### Source text
Acy18 v Minister for Home Affairs

Case

[2018] FCCA 3057

5 September 2018


FEDERAL CIRCUIT COURT OF AUSTRALIA

ACY18 v MINISTER FOR HOME AFFAIRS & ANOR [2018] FCCA 3057

Catchwords:
MIGRATION – Persecution – review of Immigration Assessment Authority (“IAA”) decision – visa – protection visa – refusal.

ADMINISTRATIVE LAW – Allegation that the applicant was not an unauthorised maritime arrival and so the IAA had no jurisdiction to review the applicant’s case.

Legislation:

Migration and Maritime Powers Legislation Amendment (Resolving the Asylum Legacy Caseload) Act 2014

Migration Act 1958, ss.5, 5AA, 13, 14, 46A, 66, 473BB, 473CA, 474

Plaintiff S157/2002 v Commonwealth (2003) 211 CLR 476
DBD16 v Minister for Immigration & Anor [2018] FCCA 1801
DBB16 v Minister for Immigration & Border Protection & Anor [2018] FCAFC 178
Applicant: ACY18
First Respondent: MINISTER FOR HOME AFFAIRS
Second Respondent: IMMIGRATION ASSESSMENT AUTHORITY
File Number: SYG 87 of 2018
Judgment of: Judge Cameron
Hearing date: 5 September 2018
Date of Last Submission: 5 September 2018
Delivered at: Sydney
Delivered on: 5 September 2018

REPRESENTATION

Solicitors for the Applicant: Mr M. Jones of Parish Patience
Counsel for the First Respondent: Mr G. Johnson
Solicitors for the Respondents: Mills Oakley

THE COURT ORDERS THAT:

  1. A writ of certiorari removing into this Court to be quashed the purported decision of the second respondent made on 15 December 2017.

  2. The first respondent pay the applicant’s costs fixed in the amount of $7,328.

THE COURT DECLARES THAT:

  1. The decision of the second respondent is void and of no effect.

  2. The applicant is not an “unauthorised maritime arrival” within the meaning of s.5AA of the Migration Act 1958 (“Act”).

  3. The applicant has not been notified pursuant to s.66 of the Act of the decision of the delegate.

### Input data
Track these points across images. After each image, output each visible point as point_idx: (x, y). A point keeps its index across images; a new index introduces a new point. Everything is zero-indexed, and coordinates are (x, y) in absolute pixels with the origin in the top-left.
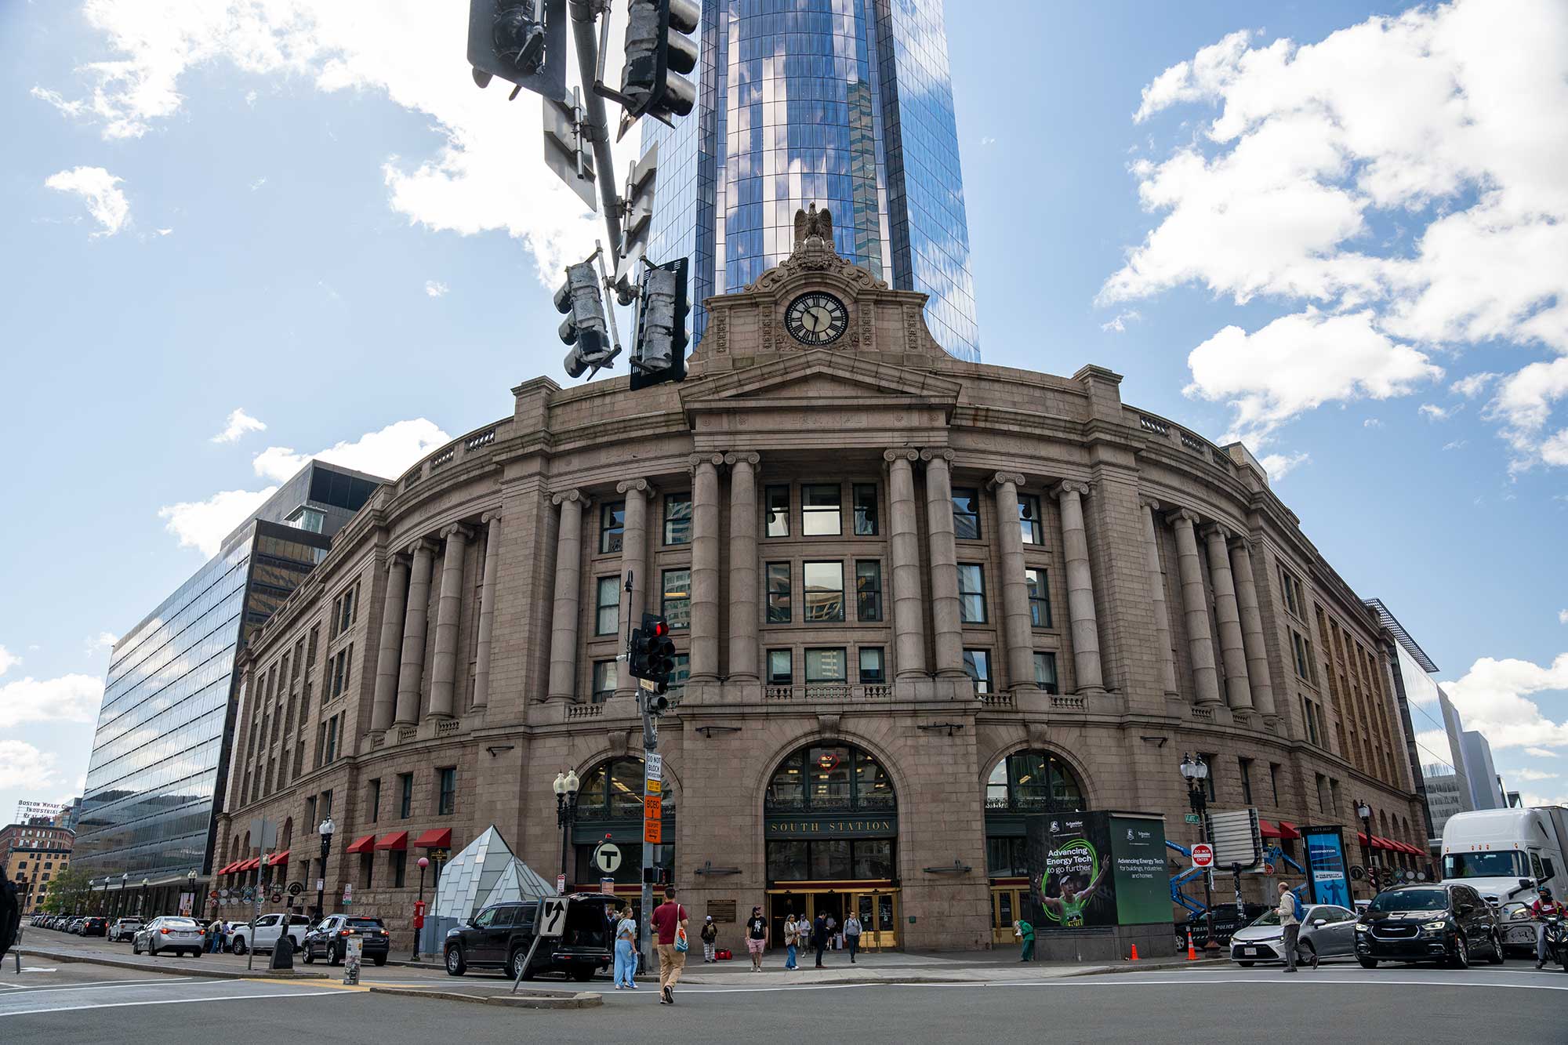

### Task to carry out
Translate the sentence "The decision of the second respondent is void and of no effect." from the court judgment above into French.

### Result below
La décision du second défendeur est nulle et sans effet.